翅色由金而白,并非中毒染蛊,也绝不像被某种法门催化,看这族人模样,虽然双眼发直,但不像有一丝伤痛在身,那么这月白色羽翼,又有什么寓意?
祭礼越往深处想,越觉惊心动魄。
传言上古之时,金翅族还不叫这个名字,反而名叫“白羽族”。
那时候族中之人天生月白色羽翼,在这金刚山中自由自在的过活。
直到某一日,有族人捉到龙族俘虏,效仿其他妖兽生啖了血肉,竟觉得美味直钻脑髓,一发而不可收拾,而龙族命运,也因白羽族的饕餮之瘾,不得不用“江河日下”四字来形容。
所谓有益则有弊。
白羽族人发觉,啖食龙族血肉后,体魄血脉会变得无比强壮,然而毛发羽翼,会逐渐异变,成为淡鹅黄色,就连所诞子嗣也无可幸免。
但这并未削减他们对龙族的极度狂热。
直到有一位族中长老,浑身上下隐隐发酸,便去问医者是何征兆,可没等多时,竟浑身焚起烈焰而死。
医者甚至将此症状记录于《西岭巫话》中:
此疾自风皇去后,无人可解。究其根源,乃因食龙日久,毒素堆叠体内无法排出,病发之日,浑身滚烫,血脉炙热,如吞烙铁,虽冷水寒冰亦不能慰。患者渴求清凉处,多飞至金刚山顶,然终因五内如焚,凄惨万分无可自抑,甘愿坠崖,自求速死。
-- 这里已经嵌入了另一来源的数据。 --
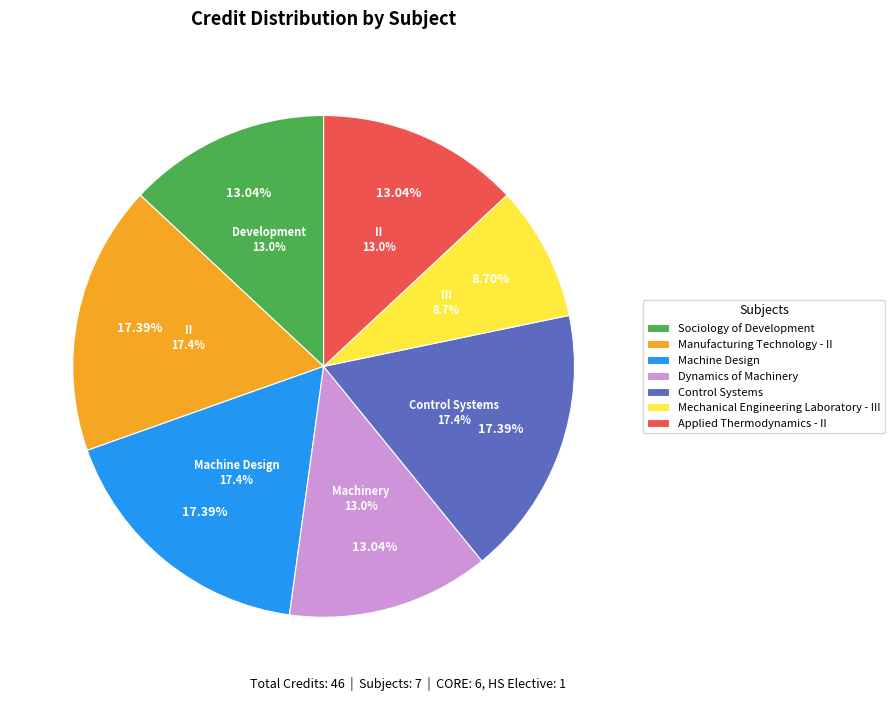

What percentage is the Dynamics of Machinery slice, to the nearest percent?

13%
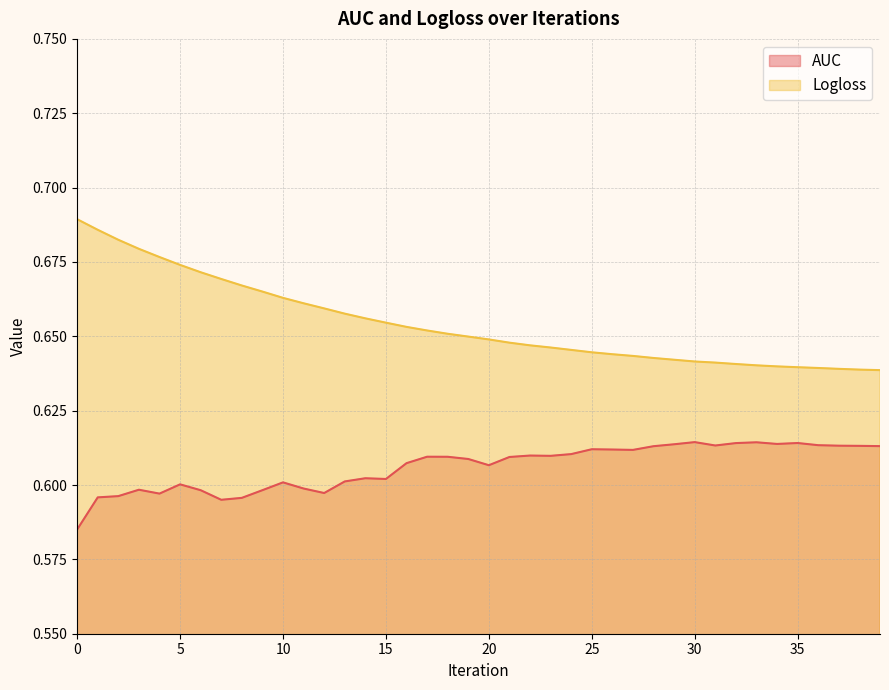

List the series in order of their overall mean, highest first.

Logloss, AUC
祭礼回忆起此中关节,不禁打了个冷颤,“对啊!从前金翅族人可都是白色翅膀啊?那么时隔千年,翅色又由金转白,意味着什么呢?”
大阐不再搭理他,连滚带爬走下台阶,抱住那名被戚灵单掌灌顶的白羽族人仔细问询:“孩子,你觉得怎么样!”
白羽族人难以置信回道:“回长老,我……血脉清凉至极!我?我就好似躺在微风里酣睡,说不出哪儿不对劲,总之畅快极了。”
大阐连忙转跪在戚灵裙前,望着她的脸庞举着枯瘦手爪道:“四洲之内!十方生灵!古往今来!唯有一人!唯有她,可解我金翅族体内之毒!敢问女圣尊,又是如何布恩施惠,搭救了这孩子?!”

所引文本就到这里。